═══ Gegevensverzameling

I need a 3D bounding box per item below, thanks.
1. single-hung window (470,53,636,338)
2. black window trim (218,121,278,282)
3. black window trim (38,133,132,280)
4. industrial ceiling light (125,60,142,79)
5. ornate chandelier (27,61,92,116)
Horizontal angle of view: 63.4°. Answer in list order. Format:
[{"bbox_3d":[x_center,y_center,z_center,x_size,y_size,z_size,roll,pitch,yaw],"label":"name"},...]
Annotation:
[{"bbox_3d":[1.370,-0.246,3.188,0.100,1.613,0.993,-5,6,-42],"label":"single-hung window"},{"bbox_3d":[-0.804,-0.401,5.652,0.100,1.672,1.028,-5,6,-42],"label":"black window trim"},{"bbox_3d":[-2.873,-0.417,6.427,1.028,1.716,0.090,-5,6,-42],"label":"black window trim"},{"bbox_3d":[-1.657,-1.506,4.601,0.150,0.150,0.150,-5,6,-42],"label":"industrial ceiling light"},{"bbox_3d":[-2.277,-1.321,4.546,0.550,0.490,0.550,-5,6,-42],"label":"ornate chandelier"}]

══════

Te volgen instructies
Zet alle vermeldingen hierboven om in een CSV met twee kolommen, "tekst" en "antwoord", met één rij per vermelding. Plaats de tekst en het antwoord elk in één veld tussen aanhalingstekens en vervang regeleinden door spaties.

Voltooide opdracht
tekst,antwoord
"I need a 3D bounding box per item below, thanks. 1. single-hung window (470,53,636,338) 2. black window trim (218,121,278,282) 3. black window trim (38,133,132,280) 4. industrial ceiling light (125,60,142,79) 5. ornate chandelier (27,61,92,116) Horizontal angle of view: 63.4°. Answer in list order. Format: [{""bbox_3d"":[x_center,y_center,z_center,x_size,y_size,z_size,roll,pitch,yaw],""label"":""name""},...] Annotation:","[{""bbox_3d"":[1.370,-0.246,3.188,0.100,1.613,0.993,-5,6,-42],""label"":""single-hung window""},{""bbox_3d"":[-0.804,-0.401,5.652,0.100,1.672,1.028,-5,6,-42],""label"":""black window trim""},{""bbox_3d"":[-2.873,-0.417,6.427,1.028,1.716,0.090,-5,6,-42],""label"":""black window trim""},{""bbox_3d"":[-1.657,-1.506,4.601,0.150,0.150,0.150,-5,6,-42],""label"":""industrial ceiling light""},{""bbox_3d"":[-2.277,-1.321,4.546,0.550,0.490,0.550,-5,6,-42],""label"":""ornate chandelier""}]"